*Data extract*.
▽
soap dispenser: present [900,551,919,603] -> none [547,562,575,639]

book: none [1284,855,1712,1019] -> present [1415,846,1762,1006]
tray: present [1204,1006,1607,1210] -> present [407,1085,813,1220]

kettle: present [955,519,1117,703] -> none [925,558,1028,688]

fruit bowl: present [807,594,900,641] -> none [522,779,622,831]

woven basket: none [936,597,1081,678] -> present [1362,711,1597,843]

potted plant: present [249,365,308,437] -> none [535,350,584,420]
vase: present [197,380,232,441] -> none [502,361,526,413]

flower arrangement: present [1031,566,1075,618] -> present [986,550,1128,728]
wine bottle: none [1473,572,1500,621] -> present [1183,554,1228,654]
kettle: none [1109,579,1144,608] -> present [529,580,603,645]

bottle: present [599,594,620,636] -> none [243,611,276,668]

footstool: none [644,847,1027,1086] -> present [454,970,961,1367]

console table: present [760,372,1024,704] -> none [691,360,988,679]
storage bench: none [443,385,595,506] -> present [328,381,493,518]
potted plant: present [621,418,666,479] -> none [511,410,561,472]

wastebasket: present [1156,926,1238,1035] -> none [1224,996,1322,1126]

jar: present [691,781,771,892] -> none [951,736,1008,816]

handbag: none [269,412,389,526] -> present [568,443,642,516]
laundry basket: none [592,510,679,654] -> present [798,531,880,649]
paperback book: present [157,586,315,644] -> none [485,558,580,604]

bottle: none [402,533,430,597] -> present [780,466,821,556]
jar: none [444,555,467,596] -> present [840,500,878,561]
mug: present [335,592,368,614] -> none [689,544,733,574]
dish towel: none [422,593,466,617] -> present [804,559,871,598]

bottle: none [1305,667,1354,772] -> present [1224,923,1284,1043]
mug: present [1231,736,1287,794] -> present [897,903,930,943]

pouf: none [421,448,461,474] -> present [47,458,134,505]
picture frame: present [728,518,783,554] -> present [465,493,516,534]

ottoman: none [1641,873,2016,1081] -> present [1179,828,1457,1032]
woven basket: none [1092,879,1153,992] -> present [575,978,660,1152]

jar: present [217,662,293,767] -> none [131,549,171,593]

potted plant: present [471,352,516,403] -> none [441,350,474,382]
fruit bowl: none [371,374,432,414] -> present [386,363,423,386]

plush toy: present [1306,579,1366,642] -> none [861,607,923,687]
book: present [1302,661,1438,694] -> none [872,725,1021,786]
△
*Work request*.
Using the material above, filter for lines holding "plant" and copy each one.

*Solution below*.
potted plant: present [249,365,308,437] -> none [535,350,584,420]
potted plant: present [621,418,666,479] -> none [511,410,561,472]
potted plant: present [471,352,516,403] -> none [441,350,474,382]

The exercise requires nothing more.